### Material to process
────────

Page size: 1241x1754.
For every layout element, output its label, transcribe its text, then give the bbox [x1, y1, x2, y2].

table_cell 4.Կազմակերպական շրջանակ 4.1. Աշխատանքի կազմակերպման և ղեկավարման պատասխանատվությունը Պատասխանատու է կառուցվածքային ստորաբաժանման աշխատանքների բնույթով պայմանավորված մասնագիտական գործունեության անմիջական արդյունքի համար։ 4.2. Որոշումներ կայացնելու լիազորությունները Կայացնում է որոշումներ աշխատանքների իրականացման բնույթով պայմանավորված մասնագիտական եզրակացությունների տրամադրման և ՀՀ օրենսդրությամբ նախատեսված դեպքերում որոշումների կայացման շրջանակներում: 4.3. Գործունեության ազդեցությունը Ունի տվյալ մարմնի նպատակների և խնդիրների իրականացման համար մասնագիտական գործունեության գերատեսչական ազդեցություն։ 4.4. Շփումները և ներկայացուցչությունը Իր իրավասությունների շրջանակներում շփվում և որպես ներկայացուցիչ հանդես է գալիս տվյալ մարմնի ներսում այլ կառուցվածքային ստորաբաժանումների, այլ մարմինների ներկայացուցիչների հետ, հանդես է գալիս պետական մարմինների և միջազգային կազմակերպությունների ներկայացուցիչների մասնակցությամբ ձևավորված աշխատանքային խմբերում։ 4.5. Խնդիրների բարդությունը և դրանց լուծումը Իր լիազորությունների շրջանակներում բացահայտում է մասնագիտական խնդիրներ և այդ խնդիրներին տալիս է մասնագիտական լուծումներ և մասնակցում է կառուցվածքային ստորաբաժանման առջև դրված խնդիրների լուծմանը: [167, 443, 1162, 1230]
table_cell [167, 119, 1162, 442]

────────

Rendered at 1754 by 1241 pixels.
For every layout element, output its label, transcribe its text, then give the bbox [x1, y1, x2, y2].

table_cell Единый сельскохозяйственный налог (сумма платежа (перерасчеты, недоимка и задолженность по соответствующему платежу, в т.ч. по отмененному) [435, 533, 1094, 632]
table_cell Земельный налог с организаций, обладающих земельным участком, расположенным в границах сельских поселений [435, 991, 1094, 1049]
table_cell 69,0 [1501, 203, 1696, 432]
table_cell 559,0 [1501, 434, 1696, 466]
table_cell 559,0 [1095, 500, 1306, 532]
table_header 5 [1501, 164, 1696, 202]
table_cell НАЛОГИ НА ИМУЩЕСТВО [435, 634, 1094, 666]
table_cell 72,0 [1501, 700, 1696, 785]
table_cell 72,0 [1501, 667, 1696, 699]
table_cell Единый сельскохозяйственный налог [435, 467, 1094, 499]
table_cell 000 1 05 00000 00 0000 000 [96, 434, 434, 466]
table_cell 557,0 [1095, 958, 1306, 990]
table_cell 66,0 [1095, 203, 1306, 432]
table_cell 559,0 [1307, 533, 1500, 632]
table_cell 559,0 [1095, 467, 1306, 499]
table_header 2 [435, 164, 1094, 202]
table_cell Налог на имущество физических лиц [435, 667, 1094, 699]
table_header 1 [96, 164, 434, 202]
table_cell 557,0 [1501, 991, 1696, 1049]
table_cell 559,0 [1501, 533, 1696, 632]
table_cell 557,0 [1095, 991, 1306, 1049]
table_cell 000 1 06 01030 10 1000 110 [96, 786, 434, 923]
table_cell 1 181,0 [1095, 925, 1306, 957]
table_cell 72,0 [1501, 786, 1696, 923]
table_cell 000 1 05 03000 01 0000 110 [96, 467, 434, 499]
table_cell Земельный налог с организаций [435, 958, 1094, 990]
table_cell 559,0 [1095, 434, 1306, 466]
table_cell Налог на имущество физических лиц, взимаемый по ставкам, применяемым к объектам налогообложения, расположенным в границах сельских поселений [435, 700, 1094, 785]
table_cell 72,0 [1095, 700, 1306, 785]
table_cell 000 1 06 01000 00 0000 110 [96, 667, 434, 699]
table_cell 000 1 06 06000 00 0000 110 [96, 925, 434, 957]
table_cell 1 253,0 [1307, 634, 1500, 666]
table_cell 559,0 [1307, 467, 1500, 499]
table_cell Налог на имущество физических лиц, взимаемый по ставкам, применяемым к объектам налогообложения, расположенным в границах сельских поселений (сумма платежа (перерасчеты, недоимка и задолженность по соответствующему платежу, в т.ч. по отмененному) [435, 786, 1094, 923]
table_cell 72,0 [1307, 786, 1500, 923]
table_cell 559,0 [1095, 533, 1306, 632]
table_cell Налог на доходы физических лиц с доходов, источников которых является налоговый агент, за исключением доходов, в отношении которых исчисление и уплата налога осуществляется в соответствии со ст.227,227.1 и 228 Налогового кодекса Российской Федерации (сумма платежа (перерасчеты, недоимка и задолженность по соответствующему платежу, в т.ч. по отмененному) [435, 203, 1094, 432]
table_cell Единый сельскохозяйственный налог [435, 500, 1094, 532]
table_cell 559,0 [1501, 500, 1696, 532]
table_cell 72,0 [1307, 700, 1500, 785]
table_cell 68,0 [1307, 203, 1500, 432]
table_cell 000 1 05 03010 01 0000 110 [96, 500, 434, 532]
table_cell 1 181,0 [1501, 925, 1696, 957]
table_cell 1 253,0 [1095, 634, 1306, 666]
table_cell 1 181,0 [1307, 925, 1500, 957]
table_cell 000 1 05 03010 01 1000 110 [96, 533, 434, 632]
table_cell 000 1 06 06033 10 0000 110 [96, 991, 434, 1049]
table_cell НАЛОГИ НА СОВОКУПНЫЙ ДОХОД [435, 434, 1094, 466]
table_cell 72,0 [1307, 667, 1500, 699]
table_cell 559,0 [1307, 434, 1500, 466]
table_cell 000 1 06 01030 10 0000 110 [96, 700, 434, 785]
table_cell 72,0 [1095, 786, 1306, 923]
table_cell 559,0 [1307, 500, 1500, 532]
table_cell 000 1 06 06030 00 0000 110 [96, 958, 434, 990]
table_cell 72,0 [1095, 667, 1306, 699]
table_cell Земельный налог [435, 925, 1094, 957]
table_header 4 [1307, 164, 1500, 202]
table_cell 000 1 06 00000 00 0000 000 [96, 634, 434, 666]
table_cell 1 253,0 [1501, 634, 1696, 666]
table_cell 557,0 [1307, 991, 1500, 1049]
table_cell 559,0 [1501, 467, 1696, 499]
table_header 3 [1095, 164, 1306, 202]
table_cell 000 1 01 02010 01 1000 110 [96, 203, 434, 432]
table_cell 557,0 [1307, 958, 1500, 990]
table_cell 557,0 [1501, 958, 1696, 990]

────────

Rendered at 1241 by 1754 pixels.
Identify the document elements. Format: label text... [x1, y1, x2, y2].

────────

### Problem
Extract every line above containing the word "Rendered".

### Solution for this problem
Rendered at 1754 by 1241 pixels.
Rendered at 1241 by 1754 pixels.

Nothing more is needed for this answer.